I've been home two weeks and one day, and in that time I thought a lot about Mom's new environment, family history and dynamics, self-awareness, "old people problems", and other stuff, but some days my mind drew a big, pale, soft, foggy blank. When I do (attempt to) think, I've been haunted by stuff, that's material possessions; I've dreamed, almost hallucinated, about which of Mom's stuff to give away/sell/throw away, to whom, and if discarding, how, when and where. And how we don't really need most of the stuff we think we can't live without.
It was an intense 26 days living amidst so much stuff needing to be gotten rid of, in a small-for-Kiwi-me apartment, in 35C heat and 70-80% humidity, without any other notable responsibility or expectations. There's probably a post or a dozen on these thoughts later. Or not; it was in a way such a surreal experience, (on the other hand all too real,) for a relatively short time sometimes it's hard to believe it happened to me.
Although I missed out on a wonderful cold spell in Nelson in August, it's still cool and occasionally wet, still great gardening weather for moi, but except for short spurts I haven't been outside. Inside needed tidying up, but otherwise I'm trying to reset my weaving and other meaningful pursuits, because among other reasons, Mom now requires financial support.
It appears I'm developing a kind of pattern in my life, though it could be temporary. I seem to start the day cleaning out the kitchen, planning dinner and do other housework; followed by writing and verbal thinking in the morning, (among others, letters, which I have to write to Mom as her new room was too tiny for a clunky laptop;) followed by non-verbal things, like weaving, planning/developing projects, tidying/sorting/experimenting from mid-afternoon onward; and must have menial stuff in the evenings. More than once when I didn't have evening pursuits, I resorted to ironing while watching the telly! I lived without a telly in Japan, so when I came back I couldn't stand all the noise and distraction, (and the amount of advertisement in NZ,) but unfortunately I've gotten back into the pattern of "having it on" in the evenings while staring the the laptop screen at the same time. I started another YA novel last night so hopefully that will get me out of this rut.

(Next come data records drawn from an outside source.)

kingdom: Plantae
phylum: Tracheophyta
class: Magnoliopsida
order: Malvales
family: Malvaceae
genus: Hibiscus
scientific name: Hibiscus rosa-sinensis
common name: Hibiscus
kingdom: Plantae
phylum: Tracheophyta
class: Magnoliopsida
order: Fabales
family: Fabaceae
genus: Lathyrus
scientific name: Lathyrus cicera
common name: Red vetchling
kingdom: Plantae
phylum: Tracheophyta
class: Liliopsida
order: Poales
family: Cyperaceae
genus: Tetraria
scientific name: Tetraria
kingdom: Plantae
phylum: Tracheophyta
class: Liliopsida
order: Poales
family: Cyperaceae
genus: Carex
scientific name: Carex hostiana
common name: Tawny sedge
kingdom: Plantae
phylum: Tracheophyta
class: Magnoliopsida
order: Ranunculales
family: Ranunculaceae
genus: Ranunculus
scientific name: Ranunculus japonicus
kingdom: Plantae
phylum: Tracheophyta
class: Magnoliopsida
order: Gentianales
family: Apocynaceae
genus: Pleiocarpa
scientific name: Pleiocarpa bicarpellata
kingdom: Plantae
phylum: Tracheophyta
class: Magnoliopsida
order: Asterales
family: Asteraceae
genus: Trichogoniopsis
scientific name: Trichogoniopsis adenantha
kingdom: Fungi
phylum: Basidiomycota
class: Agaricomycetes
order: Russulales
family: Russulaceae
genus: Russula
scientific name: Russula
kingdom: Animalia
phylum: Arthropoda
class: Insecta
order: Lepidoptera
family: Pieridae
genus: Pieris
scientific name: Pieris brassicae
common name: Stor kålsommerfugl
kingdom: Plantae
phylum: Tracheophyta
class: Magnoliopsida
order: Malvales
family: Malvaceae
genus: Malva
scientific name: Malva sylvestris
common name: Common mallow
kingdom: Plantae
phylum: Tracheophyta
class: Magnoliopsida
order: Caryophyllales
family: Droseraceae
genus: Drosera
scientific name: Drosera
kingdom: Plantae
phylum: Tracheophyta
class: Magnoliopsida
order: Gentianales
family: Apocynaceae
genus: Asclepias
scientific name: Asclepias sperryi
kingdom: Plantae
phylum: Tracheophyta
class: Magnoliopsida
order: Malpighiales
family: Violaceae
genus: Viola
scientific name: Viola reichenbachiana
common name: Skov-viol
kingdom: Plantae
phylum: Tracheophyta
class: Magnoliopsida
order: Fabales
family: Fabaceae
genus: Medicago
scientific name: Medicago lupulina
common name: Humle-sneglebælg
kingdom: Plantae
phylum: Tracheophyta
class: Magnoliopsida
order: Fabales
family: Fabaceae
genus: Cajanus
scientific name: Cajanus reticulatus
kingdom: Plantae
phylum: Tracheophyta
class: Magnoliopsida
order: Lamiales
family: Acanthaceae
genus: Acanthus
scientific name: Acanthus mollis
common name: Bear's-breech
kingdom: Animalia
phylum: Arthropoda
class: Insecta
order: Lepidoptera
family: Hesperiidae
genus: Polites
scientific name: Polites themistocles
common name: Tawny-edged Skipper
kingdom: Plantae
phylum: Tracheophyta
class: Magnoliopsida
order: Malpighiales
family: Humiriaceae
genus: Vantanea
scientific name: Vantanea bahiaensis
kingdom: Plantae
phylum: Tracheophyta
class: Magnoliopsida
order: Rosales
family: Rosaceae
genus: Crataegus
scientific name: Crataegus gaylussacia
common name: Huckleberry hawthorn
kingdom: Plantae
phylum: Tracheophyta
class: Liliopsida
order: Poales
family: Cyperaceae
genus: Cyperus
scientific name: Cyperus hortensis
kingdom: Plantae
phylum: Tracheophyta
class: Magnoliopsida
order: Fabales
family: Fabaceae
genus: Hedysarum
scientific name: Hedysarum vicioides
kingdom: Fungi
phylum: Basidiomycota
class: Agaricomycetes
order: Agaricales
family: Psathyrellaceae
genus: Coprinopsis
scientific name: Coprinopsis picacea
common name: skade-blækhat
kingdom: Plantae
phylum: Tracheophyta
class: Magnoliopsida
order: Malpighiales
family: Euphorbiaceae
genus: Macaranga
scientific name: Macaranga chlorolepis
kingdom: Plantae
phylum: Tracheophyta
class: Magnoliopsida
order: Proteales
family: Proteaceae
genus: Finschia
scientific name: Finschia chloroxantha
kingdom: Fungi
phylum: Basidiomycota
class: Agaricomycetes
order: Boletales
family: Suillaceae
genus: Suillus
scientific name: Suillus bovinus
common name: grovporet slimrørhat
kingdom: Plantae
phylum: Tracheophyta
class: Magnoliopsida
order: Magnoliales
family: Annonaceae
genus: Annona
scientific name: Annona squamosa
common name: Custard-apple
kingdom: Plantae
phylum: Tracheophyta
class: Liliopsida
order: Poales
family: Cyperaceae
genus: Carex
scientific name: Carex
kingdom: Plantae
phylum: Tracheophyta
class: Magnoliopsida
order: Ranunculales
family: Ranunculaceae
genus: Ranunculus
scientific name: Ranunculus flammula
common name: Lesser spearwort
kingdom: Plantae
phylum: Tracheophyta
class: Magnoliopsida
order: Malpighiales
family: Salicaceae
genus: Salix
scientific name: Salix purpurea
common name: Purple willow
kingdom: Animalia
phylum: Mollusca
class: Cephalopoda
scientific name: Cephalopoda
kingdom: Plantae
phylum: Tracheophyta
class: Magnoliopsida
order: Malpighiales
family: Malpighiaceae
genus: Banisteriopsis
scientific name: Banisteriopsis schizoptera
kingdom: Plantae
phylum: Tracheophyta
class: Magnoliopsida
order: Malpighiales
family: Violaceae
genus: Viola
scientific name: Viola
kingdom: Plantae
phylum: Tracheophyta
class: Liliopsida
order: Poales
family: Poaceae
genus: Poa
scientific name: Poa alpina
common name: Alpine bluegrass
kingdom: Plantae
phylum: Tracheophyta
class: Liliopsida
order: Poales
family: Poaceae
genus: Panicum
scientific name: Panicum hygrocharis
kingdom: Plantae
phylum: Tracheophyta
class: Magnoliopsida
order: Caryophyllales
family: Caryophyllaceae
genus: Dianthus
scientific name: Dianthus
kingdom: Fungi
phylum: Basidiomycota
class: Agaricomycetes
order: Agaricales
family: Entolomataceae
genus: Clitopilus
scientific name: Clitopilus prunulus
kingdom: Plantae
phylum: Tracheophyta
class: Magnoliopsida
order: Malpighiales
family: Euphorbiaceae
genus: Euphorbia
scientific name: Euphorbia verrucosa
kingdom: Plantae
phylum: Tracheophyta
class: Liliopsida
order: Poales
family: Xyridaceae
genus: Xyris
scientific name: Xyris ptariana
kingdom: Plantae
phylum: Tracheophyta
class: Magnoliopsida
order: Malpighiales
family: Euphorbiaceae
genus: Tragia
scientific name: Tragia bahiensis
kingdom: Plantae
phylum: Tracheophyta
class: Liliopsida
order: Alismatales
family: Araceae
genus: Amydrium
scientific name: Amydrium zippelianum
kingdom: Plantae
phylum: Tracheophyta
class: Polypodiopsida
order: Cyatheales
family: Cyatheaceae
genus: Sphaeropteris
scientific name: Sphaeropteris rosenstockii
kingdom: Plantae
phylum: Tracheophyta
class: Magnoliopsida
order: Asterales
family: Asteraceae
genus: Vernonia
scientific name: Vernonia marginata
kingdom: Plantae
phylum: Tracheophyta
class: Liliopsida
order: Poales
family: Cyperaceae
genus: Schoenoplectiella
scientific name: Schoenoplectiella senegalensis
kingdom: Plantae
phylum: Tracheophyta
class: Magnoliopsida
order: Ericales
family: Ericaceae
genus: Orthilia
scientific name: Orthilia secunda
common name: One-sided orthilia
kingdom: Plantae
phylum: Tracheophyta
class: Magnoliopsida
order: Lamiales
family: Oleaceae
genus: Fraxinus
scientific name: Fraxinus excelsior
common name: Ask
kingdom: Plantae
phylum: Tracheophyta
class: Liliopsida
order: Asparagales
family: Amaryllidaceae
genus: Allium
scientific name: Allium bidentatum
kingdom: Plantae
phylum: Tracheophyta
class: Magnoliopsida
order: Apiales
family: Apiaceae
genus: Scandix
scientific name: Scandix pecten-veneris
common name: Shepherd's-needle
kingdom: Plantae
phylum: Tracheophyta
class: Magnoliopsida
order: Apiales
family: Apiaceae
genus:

finally seeing the hellebores/pansies come to life in lively cotton colors, except Shaft 8 is not lifting. After a quick assessment, Ben reckons this problem may be a bit more complicated than the myriad of previous problems with this loom. Crikey. Not ideal, as I have two commissions, one a rather urgent one due mid-October, waiting to go on this loom. But then this loom always presented problems just before something big or urgent, so for now I'm going to remain optimistic.
If I lose this loom, though, there is no way I can find/afford anything else like this or even an 8-shaft floor, say, so there is much dread behind gritted teeth in my smiley face. In a strange twist, the feeling life doesn't go the way one hopes, (which is strictly not true - I think we notice only when it doesn't but not so much much when it does,) has become so familiar, I'm haven't become particularly alarmed, frustrated, or pace-around-the-house mad; is this aging, am I jaded, or worse yet, or even a defeatist??
At Mom's, I found a two-thirds finished cashmere/cotton hat she started soon before/after her 2016 exhibition; it wasn't anything spectacular, (read: painfully boring,) but I thought I could finish it while there. No way, I was not only exhausted every night and I couldn't stand to touch wooly things, so I brought it home and finished it; it's wearable if she chooses to wear it. LOL. Check.